§ **Exercise**:
Retype, word for word, every line of the records below starting at the one that contains "(156, 243) none" and ending at the one that contains "[142,113,170,123] 2014 ->"; include both of those lines and nothing more.

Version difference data
^^^^^^^^
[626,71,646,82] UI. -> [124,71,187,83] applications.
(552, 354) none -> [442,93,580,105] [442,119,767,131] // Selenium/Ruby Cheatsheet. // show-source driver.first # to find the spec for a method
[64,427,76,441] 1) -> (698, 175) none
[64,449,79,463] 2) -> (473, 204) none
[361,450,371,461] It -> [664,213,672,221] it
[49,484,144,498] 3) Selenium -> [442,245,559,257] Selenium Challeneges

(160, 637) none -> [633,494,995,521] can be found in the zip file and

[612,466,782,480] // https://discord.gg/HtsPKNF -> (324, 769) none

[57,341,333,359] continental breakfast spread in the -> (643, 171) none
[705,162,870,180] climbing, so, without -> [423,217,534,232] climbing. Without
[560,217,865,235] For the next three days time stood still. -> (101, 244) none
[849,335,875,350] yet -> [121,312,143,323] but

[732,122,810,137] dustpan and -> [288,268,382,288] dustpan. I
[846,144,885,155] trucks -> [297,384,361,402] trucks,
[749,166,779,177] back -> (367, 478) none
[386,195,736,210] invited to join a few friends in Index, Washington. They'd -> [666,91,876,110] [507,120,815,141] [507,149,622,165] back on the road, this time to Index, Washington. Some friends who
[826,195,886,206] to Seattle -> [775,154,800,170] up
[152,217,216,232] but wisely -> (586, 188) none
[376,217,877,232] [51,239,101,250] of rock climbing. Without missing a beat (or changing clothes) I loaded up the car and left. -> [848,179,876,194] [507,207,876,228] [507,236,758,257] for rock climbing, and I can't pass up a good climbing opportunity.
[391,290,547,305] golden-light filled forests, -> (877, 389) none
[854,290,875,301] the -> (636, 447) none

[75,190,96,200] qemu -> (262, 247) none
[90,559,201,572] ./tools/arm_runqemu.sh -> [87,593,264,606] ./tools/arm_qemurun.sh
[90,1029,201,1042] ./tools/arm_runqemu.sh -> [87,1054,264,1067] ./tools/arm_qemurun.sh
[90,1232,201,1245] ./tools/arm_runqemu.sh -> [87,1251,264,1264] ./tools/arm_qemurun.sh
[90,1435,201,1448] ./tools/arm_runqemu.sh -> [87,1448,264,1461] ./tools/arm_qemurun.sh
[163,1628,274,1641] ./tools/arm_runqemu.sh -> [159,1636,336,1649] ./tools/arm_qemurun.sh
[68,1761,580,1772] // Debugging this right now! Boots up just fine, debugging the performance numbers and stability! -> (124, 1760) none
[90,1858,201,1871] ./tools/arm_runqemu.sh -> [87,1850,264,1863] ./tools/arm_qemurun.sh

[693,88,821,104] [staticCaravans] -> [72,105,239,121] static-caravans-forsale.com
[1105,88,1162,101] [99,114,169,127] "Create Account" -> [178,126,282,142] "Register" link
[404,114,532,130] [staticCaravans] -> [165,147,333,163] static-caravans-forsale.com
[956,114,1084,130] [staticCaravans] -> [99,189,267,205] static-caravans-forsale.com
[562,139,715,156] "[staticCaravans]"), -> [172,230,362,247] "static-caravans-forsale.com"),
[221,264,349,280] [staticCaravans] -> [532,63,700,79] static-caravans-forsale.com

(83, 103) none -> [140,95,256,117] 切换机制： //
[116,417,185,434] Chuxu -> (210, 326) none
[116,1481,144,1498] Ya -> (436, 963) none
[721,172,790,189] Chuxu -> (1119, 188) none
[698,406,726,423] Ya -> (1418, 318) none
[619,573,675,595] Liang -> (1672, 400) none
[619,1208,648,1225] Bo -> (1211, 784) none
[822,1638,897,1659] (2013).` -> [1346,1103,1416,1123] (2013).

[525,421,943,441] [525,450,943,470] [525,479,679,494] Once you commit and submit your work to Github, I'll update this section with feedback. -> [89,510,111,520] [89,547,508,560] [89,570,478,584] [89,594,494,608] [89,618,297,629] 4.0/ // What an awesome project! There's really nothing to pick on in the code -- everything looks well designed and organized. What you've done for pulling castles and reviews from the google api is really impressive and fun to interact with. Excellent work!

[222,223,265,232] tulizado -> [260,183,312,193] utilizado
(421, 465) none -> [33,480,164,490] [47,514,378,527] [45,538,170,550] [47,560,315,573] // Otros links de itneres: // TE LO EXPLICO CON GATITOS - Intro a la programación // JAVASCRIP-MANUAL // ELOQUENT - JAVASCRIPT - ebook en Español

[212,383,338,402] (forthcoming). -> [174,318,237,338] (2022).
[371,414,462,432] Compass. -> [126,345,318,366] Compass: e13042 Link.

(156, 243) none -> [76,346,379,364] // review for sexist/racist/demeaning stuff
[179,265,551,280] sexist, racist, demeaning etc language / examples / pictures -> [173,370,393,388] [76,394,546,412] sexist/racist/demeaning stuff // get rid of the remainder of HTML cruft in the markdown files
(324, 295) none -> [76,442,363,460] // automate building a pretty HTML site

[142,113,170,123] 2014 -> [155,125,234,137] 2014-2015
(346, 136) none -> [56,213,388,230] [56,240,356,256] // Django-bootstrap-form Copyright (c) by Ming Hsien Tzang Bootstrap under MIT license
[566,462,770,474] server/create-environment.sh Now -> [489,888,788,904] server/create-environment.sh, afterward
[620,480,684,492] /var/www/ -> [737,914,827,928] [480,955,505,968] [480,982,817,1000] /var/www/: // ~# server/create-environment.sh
^^^^^^^^
§ **Exercise result**:
(156, 243) none -> [76,346,379,364] // review for sexist/racist/demeaning stuff
[179,265,551,280] sexist, racist, demeaning etc language / examples / pictures -> [173,370,393,388] [76,394,546,412] sexist/racist/demeaning stuff // get rid of the remainder of HTML cruft in the markdown files
(324, 295) none -> [76,442,363,460] // automate building a pretty HTML site

[142,113,170,123] 2014 -> [155,125,234,137] 2014-2015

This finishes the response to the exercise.